Not freely. So long as the authorities require a reason to be outside, you could potentially be stopped and asked to justify yourself, then told to return home or even fined.
But as more and more things reopen over the coming weeks, it seems likely that the restrictions will be loosened in practice, at least to allow people to visit shops and other businesses within their own town.
Each region of Italy has a certain amount of authority to make its own rules, so check the website of your regione or comune to find out the rules where you are.
So where can I go?
The national government gave the OK for parks to reopen – although the final decision rests with each local mayor. Some cities, such as Bari, have opted to keep parks shut as a precaution against overcrowding.
If you're lucky enough to live by the beach, a lake or the mountains, you are free to visit – not in a group, maintaining social distancing and so long as local authorities haven't blocked the area off.
Photo: Vincenzo Pinto/AFP
Construction, manufacturing, wholesale and real estate companies will also be allowed to reopen from May 4th, which means more people will be returning to work.

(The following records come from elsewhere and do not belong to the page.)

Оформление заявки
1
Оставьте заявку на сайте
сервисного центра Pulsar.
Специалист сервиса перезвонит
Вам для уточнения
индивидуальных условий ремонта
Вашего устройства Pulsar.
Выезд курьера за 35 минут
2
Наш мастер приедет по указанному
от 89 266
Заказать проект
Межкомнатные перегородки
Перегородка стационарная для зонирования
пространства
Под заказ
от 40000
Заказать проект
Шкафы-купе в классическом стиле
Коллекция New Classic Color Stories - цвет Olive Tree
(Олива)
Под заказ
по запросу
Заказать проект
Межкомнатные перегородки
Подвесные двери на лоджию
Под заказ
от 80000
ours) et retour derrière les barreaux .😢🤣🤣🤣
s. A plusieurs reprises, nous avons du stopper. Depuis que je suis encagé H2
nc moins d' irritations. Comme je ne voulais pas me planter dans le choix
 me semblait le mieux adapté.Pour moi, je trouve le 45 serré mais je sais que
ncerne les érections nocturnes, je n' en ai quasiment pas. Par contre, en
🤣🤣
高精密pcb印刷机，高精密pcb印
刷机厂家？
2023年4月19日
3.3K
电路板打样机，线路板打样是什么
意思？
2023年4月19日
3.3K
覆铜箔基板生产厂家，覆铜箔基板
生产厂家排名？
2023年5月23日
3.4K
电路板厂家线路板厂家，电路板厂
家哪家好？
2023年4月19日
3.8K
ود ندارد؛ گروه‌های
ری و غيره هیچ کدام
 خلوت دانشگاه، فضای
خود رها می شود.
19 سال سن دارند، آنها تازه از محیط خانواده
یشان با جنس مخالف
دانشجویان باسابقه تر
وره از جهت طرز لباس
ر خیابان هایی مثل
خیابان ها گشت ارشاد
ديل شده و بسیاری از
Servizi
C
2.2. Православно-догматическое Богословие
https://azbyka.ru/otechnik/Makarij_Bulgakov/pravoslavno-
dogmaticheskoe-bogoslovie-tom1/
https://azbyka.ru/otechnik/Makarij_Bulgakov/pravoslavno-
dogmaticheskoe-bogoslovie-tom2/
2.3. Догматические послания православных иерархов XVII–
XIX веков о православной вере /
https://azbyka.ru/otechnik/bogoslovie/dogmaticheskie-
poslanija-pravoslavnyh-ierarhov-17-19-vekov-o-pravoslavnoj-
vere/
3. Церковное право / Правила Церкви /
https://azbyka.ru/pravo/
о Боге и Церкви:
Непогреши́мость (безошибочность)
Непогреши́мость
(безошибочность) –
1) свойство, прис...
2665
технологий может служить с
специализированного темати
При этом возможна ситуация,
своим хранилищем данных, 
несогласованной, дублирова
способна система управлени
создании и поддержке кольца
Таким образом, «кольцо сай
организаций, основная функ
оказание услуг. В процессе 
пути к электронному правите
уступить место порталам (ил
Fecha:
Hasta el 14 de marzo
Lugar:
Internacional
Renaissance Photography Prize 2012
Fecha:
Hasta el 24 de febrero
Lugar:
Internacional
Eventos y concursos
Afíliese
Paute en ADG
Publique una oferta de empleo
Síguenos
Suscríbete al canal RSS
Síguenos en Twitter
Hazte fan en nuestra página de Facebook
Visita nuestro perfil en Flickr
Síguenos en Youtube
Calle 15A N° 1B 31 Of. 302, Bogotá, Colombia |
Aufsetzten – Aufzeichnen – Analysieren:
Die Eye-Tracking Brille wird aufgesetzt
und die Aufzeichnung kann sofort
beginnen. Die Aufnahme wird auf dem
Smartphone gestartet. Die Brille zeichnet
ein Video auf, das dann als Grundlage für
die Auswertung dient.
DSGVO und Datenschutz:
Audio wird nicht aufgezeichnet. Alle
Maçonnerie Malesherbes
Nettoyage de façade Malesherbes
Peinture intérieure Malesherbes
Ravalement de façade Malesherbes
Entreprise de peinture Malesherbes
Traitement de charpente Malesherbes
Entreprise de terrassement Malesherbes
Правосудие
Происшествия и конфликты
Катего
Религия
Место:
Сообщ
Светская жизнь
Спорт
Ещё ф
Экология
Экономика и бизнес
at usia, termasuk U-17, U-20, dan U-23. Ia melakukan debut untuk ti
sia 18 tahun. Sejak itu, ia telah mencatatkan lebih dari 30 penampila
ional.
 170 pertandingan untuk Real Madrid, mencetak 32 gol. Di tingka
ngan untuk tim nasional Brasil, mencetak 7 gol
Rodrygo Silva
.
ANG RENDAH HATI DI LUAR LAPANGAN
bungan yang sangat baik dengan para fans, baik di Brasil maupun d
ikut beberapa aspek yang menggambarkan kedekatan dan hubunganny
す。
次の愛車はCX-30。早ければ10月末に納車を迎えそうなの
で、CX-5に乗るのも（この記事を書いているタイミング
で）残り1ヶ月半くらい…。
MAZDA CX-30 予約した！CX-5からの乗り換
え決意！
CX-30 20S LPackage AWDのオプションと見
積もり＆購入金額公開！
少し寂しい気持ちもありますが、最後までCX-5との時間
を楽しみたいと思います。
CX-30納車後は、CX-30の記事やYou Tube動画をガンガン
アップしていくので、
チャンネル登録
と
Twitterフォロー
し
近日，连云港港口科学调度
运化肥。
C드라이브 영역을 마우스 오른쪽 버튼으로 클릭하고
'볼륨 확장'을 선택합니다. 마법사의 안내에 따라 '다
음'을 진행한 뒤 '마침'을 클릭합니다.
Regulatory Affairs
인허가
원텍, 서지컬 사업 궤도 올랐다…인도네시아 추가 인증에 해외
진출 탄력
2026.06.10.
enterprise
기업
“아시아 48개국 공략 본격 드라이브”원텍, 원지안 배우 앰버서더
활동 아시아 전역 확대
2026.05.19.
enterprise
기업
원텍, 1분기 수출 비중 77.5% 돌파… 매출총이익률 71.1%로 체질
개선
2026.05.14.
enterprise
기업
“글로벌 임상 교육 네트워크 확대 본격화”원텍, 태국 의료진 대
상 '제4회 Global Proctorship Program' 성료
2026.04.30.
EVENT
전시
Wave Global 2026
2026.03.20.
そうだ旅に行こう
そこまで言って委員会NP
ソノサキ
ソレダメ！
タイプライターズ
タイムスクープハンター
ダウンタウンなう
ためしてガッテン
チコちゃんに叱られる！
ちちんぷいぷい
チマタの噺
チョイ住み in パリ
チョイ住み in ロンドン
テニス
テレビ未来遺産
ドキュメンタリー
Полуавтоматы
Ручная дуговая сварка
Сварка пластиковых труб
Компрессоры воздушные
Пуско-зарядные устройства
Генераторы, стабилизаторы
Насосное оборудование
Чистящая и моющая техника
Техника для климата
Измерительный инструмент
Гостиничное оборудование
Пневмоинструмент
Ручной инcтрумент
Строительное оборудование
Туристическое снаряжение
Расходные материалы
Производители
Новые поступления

Restaurants, cafes, bars, pasticcerie and gelaterie can allow customers to come and pick up takeaway from the same date.
Shops, libraries and museums will reopen on May 18th, giving us several new reasons to leave the house.
The government has tentatively said that restaurants, cafes, hairdressers and beauty salons could resume service from June 1st, though it is waiting to see how the first wave of reopening goes before it lays out the next stage of Phase Two.